Salih Tuna: Vay 'Sav'ına sayın seyirciler

Yeni Şafak Gazetesi Yazarı Salih Tuna, bugünkü köşe yazısında Önder Sav ile Şevket Kazan'ın görüşmesini kaleme aldı. İŞTE TUNA'NIN YAZISI: <...

Yeni Şafak Gazetesi Yazarı Salih Tuna, bugünkü köşe yazısında Önder Sav ile Şevket Kazan'ın görüşmesini kaleme aldı.

İŞTE TUNA'NIN YAZISI:


Vay 'Sav'ına sayın seyirciler!

Kelime esprisinden hiç hazzetmediğim halde Şevket Kazan'ın Önder Sav'la görüştüğünü öğrendiğim an 'Vay Sav'ına!..' demekten kendimi alamadım.

Nasıl hayretler içinde kaldım anlatamam. Nerdeyse küçük dilimi yutacaktım, diyeyim de anlayın!

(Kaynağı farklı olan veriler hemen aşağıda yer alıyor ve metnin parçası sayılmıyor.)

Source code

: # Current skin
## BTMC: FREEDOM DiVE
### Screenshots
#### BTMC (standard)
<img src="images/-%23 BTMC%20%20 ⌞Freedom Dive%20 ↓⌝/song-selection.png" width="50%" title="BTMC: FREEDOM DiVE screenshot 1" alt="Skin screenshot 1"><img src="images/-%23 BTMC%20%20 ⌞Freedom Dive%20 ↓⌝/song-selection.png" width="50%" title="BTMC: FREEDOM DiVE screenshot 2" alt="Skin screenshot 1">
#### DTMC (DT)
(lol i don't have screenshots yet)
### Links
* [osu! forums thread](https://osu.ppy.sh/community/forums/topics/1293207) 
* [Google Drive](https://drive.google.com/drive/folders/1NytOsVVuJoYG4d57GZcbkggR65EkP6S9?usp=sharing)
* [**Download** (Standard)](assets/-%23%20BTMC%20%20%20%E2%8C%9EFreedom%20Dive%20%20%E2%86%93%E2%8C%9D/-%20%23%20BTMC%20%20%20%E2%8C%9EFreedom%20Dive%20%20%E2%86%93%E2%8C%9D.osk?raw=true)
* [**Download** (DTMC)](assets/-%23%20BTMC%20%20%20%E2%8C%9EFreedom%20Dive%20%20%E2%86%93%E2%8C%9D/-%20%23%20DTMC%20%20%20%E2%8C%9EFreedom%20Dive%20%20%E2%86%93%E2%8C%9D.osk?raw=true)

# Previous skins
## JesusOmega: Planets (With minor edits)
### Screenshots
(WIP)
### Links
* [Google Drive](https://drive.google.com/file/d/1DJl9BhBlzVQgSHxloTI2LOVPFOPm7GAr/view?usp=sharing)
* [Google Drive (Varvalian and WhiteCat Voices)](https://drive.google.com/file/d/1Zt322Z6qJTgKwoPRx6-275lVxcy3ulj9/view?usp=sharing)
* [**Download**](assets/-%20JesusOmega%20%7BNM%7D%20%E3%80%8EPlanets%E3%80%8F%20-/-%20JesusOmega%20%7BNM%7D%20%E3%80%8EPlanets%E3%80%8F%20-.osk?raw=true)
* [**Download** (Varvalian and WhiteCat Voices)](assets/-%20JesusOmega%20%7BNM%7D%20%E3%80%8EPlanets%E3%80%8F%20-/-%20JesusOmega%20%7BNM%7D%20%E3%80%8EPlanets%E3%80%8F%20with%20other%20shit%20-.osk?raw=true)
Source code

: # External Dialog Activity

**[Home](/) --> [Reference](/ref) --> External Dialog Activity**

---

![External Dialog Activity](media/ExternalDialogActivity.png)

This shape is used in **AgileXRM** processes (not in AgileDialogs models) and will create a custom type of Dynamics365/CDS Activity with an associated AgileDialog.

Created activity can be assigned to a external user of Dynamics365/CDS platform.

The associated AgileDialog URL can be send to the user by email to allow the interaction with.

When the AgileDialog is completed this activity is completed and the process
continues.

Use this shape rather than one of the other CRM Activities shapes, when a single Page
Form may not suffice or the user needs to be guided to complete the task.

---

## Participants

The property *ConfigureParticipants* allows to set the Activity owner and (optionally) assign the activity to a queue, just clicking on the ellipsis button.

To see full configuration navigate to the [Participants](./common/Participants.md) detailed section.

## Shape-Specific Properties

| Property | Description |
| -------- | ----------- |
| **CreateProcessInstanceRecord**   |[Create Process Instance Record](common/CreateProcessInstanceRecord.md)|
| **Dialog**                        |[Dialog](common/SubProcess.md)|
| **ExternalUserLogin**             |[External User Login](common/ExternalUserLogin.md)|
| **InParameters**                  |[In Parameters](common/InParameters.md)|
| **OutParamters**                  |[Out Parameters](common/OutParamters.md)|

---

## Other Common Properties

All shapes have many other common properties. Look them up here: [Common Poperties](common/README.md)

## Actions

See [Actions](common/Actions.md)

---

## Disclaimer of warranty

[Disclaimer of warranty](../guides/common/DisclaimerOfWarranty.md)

Zaten ne zaman Önder Sav'ın adını duysam mumya görmüş gibi tüylerim diken diken olur.

Suratından evvel o mahut sözü gelir aklıma:

Hacca gitmek isteğini dillendiren CHP'li yaşlı bir seçmene, 'Boş ver, Araplara para kaptırma, bakarsın Muhammed seni bırakmaz...' demişti hani.

Ne tuhaf ülke burası!

Alevi kardeşlerimiz hakkında sehven de olsa çirkin bir espri yapan bir sunucunun (bin defa özür dilediği halde) televizyon hayatı kararmıştı.

Ama...

Alevilerin de Sunnilerin de Peygamberine saygısızlık eden (ve bir kez olsun özür dilemeyen) bu beyefendinin yıldızı alabildiğine parladı.

Hem öyle yıldızı parladı ki; CHP'ye genel başkan bile seçti. (Bu adam beni genel başkan seçse, kendime oy vermem.)

Genel başkan seçme tekniği de çok enteresan ha!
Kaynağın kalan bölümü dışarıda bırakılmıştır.